***** Data to process

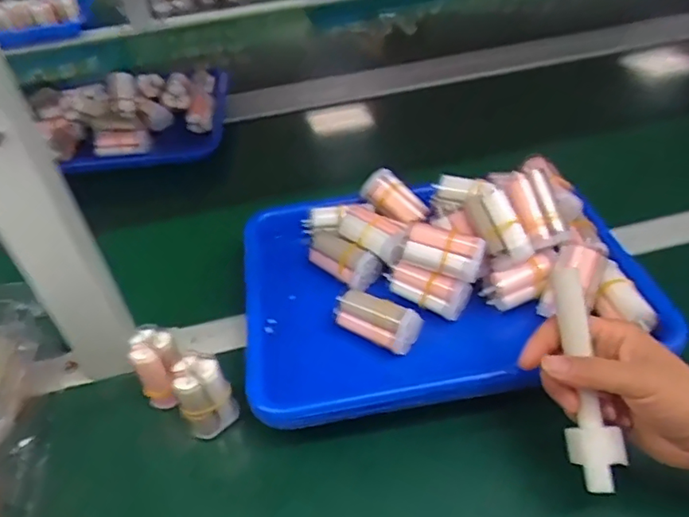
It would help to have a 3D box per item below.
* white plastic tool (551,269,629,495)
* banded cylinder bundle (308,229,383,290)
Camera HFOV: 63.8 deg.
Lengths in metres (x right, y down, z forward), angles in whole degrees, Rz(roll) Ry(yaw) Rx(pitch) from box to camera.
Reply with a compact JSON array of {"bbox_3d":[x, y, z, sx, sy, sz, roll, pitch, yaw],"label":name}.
[{"bbox_3d":[0.150,0.072,0.344,0.027,0.026,0.133,-3,69,4],"label":"white plastic tool"},{"bbox_3d":[-0.005,-0.004,0.515,0.032,0.026,0.079,-35,49,-29],"label":"banded cylinder bundle"}]

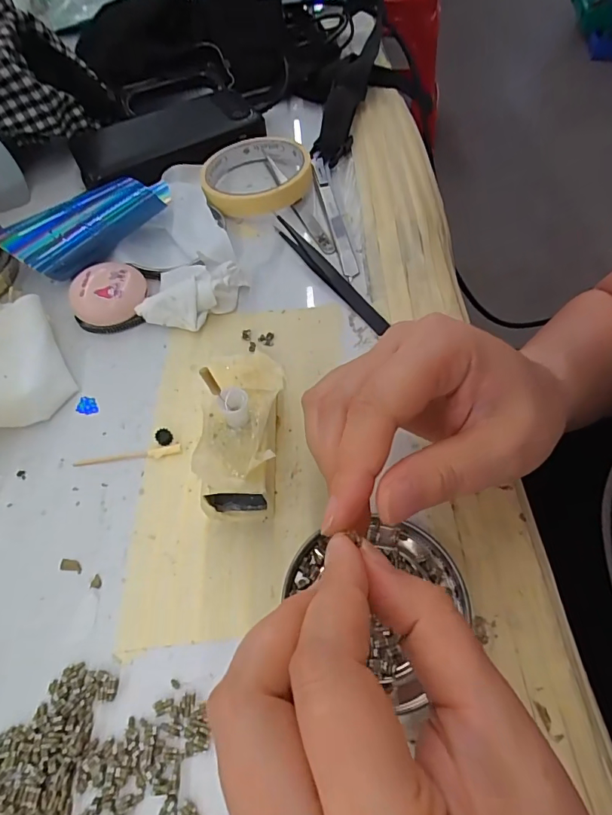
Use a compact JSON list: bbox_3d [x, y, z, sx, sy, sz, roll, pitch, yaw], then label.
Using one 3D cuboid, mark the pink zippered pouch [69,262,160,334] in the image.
[{"bbox_3d":[-0.128,-0.076,0.305,0.047,0.024,0.047,-4,59,0],"label":"pink zippered pouch"}]

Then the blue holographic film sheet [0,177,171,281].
[{"bbox_3d":[-0.143,-0.127,0.313,0.116,0.032,0.030,-35,64,-17],"label":"blue holographic film sheet"}]

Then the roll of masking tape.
[{"bbox_3d":[-0.039,-0.187,0.365,0.084,0.017,0.087,-1,59,2],"label":"roll of masking tape"}]

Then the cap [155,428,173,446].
[{"bbox_3d":[-0.079,0.016,0.257,0.009,0.005,0.010,-34,64,-17],"label":"cap"}]

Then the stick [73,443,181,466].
[{"bbox_3d":[-0.099,0.027,0.253,0.059,0.004,0.006,-8,59,-3],"label":"stick"}]

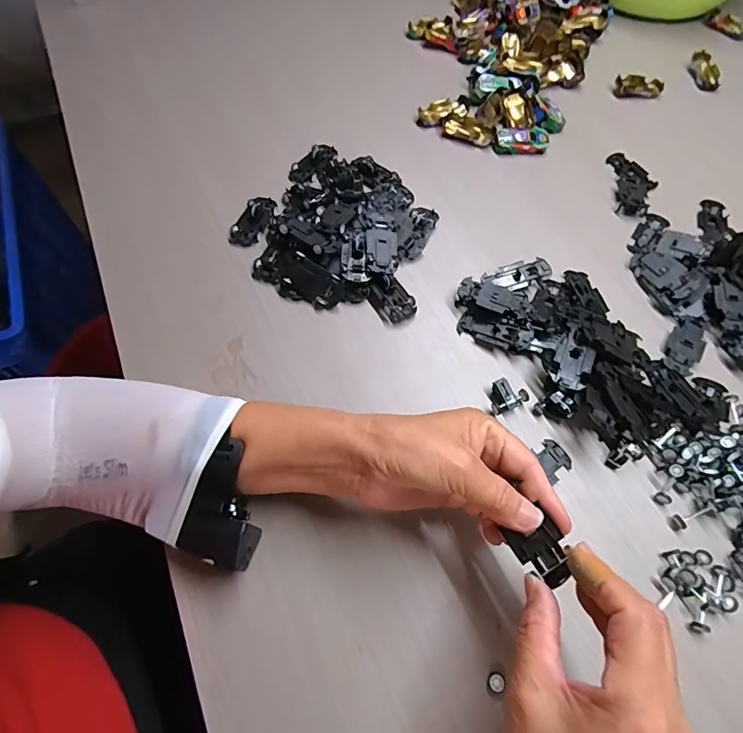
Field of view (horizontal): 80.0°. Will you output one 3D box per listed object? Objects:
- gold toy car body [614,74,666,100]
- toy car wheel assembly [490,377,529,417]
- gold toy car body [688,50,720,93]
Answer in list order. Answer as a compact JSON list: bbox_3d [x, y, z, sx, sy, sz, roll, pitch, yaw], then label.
[{"bbox_3d":[0.360,-0.377,0.597,0.064,0.014,0.037,4,63,1],"label":"gold toy car body"},{"bbox_3d":[0.112,0.024,0.369,0.034,0.014,0.025,-17,65,-10],"label":"toy car wheel assembly"},{"bbox_3d":[0.463,-0.413,0.616,0.027,0.017,0.070,0,63,-1],"label":"gold toy car body"}]

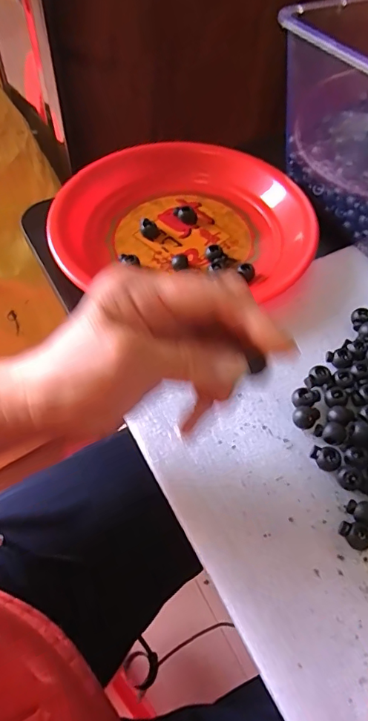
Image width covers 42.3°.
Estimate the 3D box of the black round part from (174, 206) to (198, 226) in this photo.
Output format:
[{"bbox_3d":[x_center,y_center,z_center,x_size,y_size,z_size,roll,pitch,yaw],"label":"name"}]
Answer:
[{"bbox_3d":[0.001,-0.136,0.445,0.023,0.010,0.014,23,58,12],"label":"black round part"}]

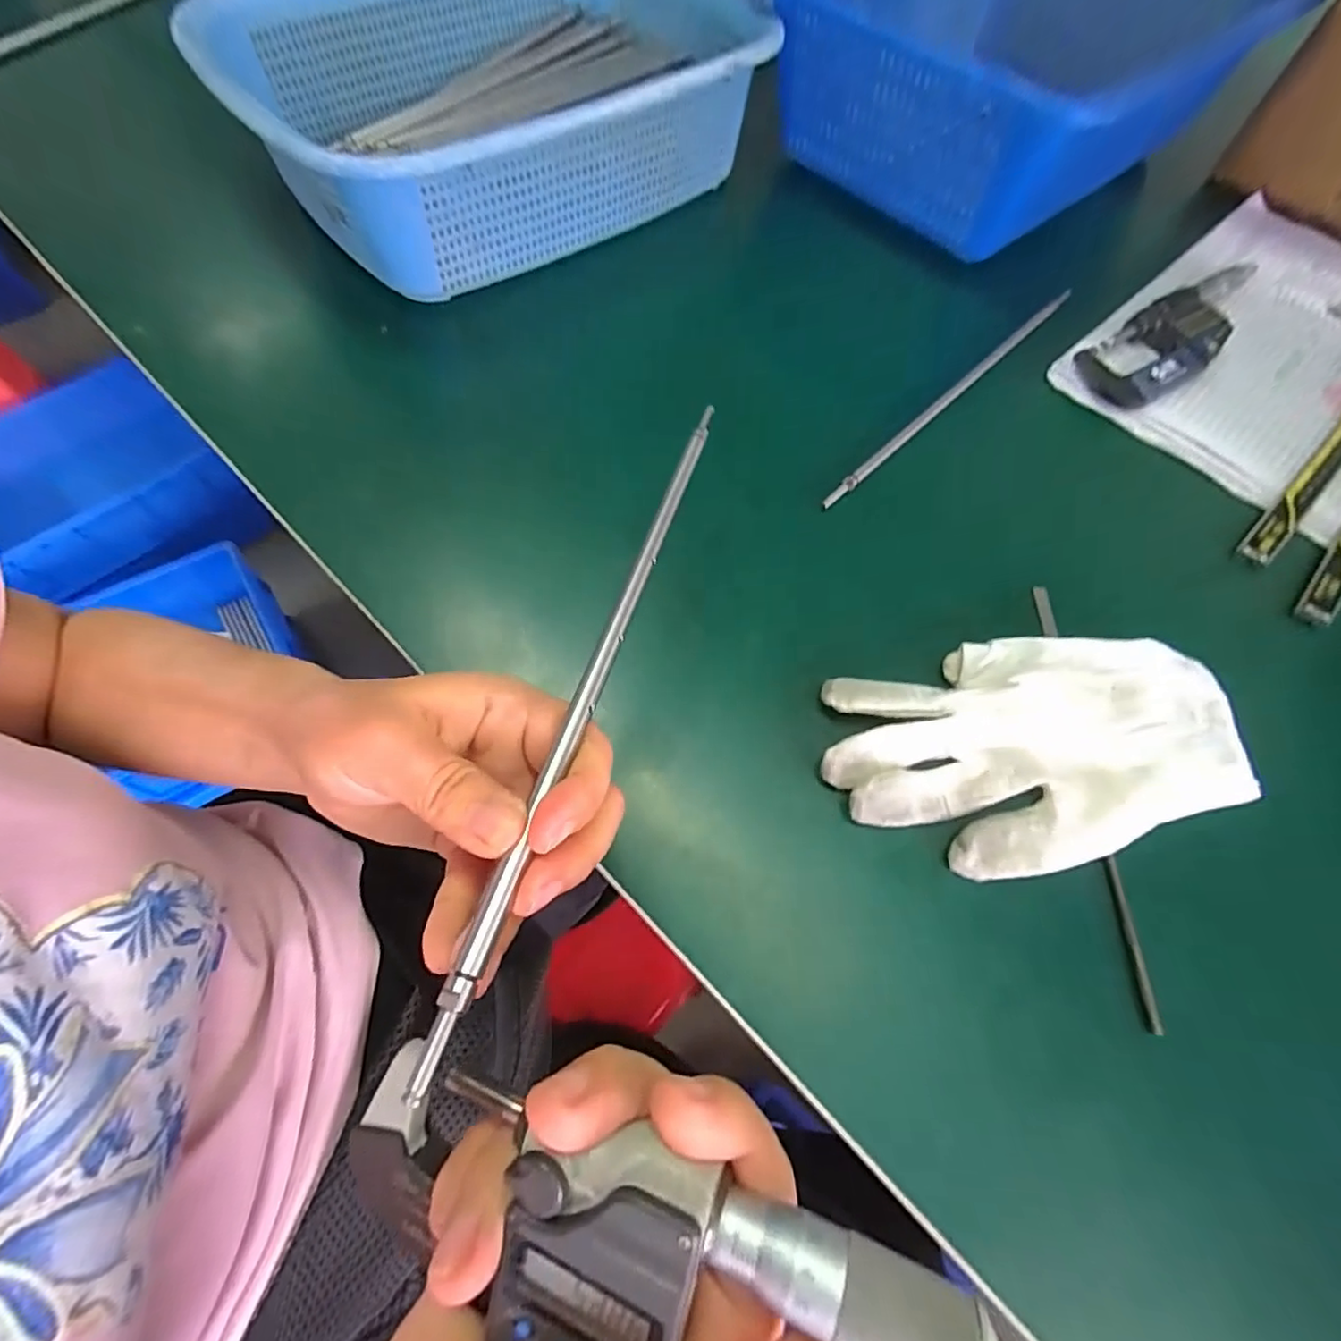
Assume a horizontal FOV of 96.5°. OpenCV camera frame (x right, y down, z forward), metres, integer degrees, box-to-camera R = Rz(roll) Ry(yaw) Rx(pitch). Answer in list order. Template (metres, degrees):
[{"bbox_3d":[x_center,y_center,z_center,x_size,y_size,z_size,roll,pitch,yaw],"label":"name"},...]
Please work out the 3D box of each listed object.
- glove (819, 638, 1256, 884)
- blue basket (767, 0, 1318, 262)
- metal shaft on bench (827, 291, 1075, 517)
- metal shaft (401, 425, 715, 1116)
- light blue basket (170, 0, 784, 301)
[{"bbox_3d":[0.157,0.033,0.265,0.172,0.026,0.097,-13,66,-9],"label":"glove"},{"bbox_3d":[0.253,-0.448,0.445,0.331,0.132,0.224,-31,70,-16],"label":"blue basket"},{"bbox_3d":[0.176,-0.173,0.370,0.258,0.006,0.006,-41,74,-20],"label":"metal shaft on bench"},{"bbox_3d":[-0.020,-0.011,0.208,0.007,0.006,0.270,17,57,4],"label":"metal shaft"},{"bbox_3d":[-0.115,-0.392,0.418,0.342,0.100,0.240,-35,72,-18],"label":"light blue basket"}]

**********

Output only the number of lines above holding "object".

### Response below
2